Ils n'ont qu'une très vague idée de la vie que mènent leurs parents restés à Kalemie : "Tout ce qu'on sait c'est que ces gens sont malheureux et qu'ils vivent de la culture du manioc et de la patate douce et que leurs enfants n'étudient pas comme les nôtres. Et puis, ils pêchent aussi du poisson dans la rivière Rukuga", confie un des membres de la famille. Personne n'a envie de retourner là-bas. Ils ont même peur d'y être tués. "Un oncle avait quitté le Burundi pour aller saluer ceux des nôtres restés à Kalemie. Par crainte de devoir lui accorder une parcelle laissée par nos ancêtres, ses cousins l'ont tué et enterré sans même nous informer. Depuis lors, les relations ont été rompues", regrette Noëlla Ciara Mulunga, petite fille de Martin Mulunga. Éloignés de leurs parents, ces Congolais ont gardé malgré tout l'essentiel de leur culture. Cela se remarque surtout par les chansons lors des cérémonies de mariage ou de funérailles.
La pauvreté ou l'exil
Cette famille congolaise préfère donc rester au Burundi malgré des conditions de vie difficiles. Dans leur parcelle vivent 44 personnes, dont de très nombreux enfants qui circulent nus à longueur de journée au quartier. Les envoyer à l'école, comme leurs voisins burundais, ou les faire soigner n'est pas la priorité. Réussir à se nourrir, payer la facture d'eau et d'électricité et subvenir aux autres besoins ménagers est déjà une prouesse. L'essentiel de leur nourriture est constitué de pâte de manioc et de poissons fumés ou de riz et haricot sans huile. N'en pouvant plus, deux des frères de Noëlla ont quitté le Burundi pour aller s'installer à Kigoma en Tanzanie. L'un y vend de la friperie, l'autre tient un petit restaurant.

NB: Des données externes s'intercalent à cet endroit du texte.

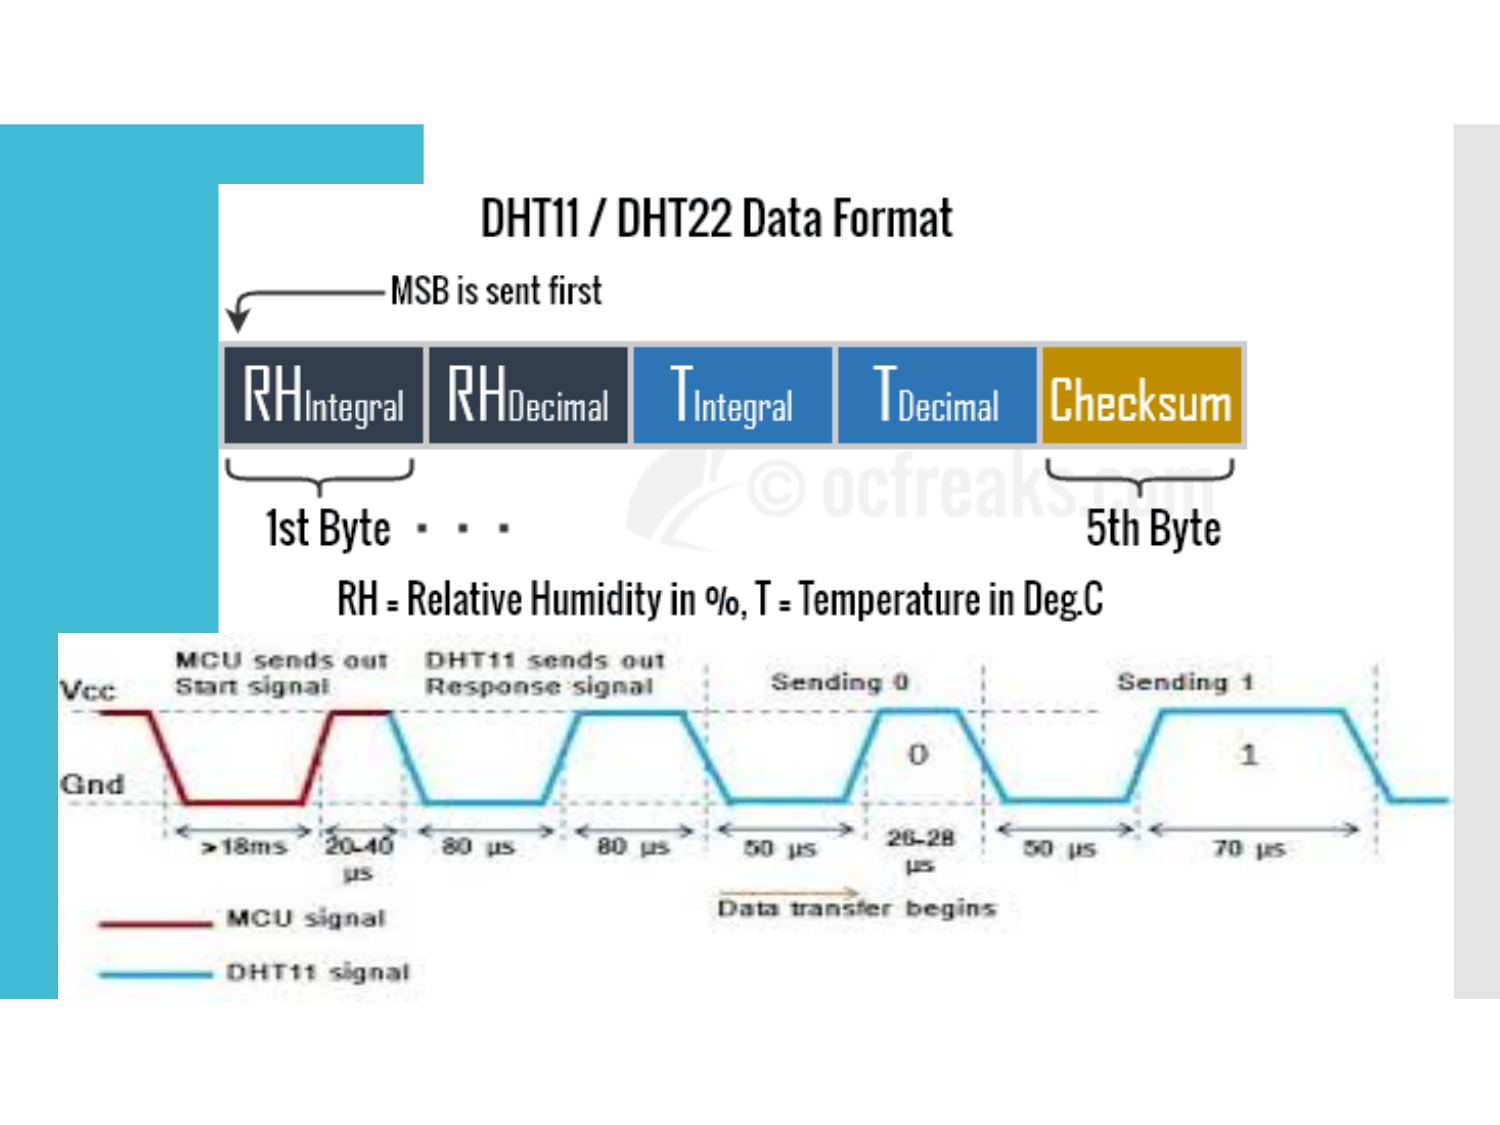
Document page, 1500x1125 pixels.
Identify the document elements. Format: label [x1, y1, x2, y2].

"Nous vivons essentiellement des revenus de quatre mécaniciens motos et Peugeot ainsi que de la vente de pièces de rechange et du travail de transville (transport des biens et des personnes en camionnette, Ndlr). En tout, six hommes font vivre les 38 autres habitants", témoigne Noëlla. Les relations avec les voisins sont un peu tendues en raison du bruit occasionné par la réparation des motos et véhicules à l'intérieur de la parcelle ainsi que de la saleté ambiante. "Cela empêche nos enfants de dormir. Et puis, les tas d'immondices parfois déversés en pleine avenue peuvent nous amener des maladies des mains sales", se plaint un habitant de la 13e avenue.
Comme ces Congolais, de nombreux Burundais rencontrent les mêmes difficultés économiques. Mais nuance un membre de la famille "quand les choses tournent au vinaigre, les citadins burundais retournent à la campagne pour cultiver la terre". Et, poursuit-il "pour avoir du travail en ville, on exige souvent d'être de nationalité burundaise". Interrogés, ils répondent pourtant qu'ils se sentent plus burundais que congolais. "Nous sommes nés ici et nous y travaillons. Le gouvernement devrait plutôt nous accorder la nationalité"<:i<, plaide l'un d'eux. Selon lui, cela leur permettrait de travailler tranquillement, sans peur du lendemain et d'exercer leurs droits civiques comme les autres citoyens.
Ce droit à la nationalité burundaise pourrait leur être reconnu, le Burundi ayant récemment adopté une loi accordant la naturalisation aux étrangers qui se comportent bien.